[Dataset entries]
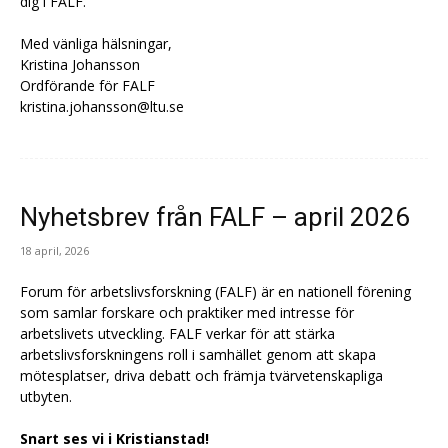
dig i FALF.
Med vänliga hälsningar,
Kristina Johansson
Ordförande för FALF
kristina.johansson@ltu.se
Nyhetsbrev från FALF – april 2026
18 april, 2026
Forum för arbetslivsforskning (FALF) är en nationell förening
som samlar forskare och praktiker med intresse för
arbetslivets utveckling. FALF verkar för att stärka
arbetslivsforskningens roll i samhället genom att skapa
mötesplatser, driva debatt och främja tvärvetenskapliga
utbyten.
Snart ses vi i Kristianstad!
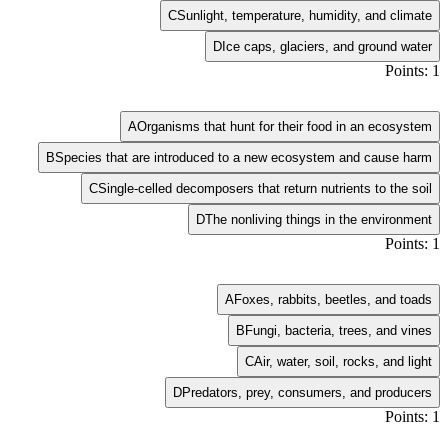
C
Sunlight, temperature, humidity, and climate
D
Ice caps, glaciers, and ground water
Points: 1
A
Organisms that hunt for their food in an ecosystem
B
Species that are introduced to a new ecosystem and cause harm
C
Single-celled decomposers that return nutrients to the soil
D
The nonliving things in the environment
Points: 1
A
Foxes, rabbits, beetles, and toads
B
Fungi, bacteria, trees, and vines
C
Air, water, soil, rocks, and light
D
Predators, prey, consumers, and producers
Points: 1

EXERCISE REQUIREMENTS:
Your answer must be an exact copy of the records, with every picture left out.

EXPECTED OUTPUT:
dig i FALF.
Med vänliga hälsningar,
Kristina Johansson
Ordförande för FALF
kristina.johansson@ltu.se
Nyhetsbrev från FALF – april 2026
18 april, 2026
Forum för arbetslivsforskning (FALF) är en nationell förening
som samlar forskare och praktiker med intresse för
arbetslivets utveckling. FALF verkar för att stärka
arbetslivsforskningens roll i samhället genom att skapa
mötesplatser, driva debatt och främja tvärvetenskapliga
utbyten.
Snart ses vi i Kristianstad!
C
Sunlight, temperature, humidity, and climate
D
Ice caps, glaciers, and ground water
Points: 1
A
Organisms that hunt for their food in an ecosystem
B
Species that are introduced to a new ecosystem and cause harm
C
Single-celled decomposers that return nutrients to the soil
D
The nonliving things in the environment
Points: 1
A
Foxes, rabbits, beetles, and toads
B
Fungi, bacteria, trees, and vines
C
Air, water, soil, rocks, and light
D
Predators, prey, consumers, and producers
Points: 1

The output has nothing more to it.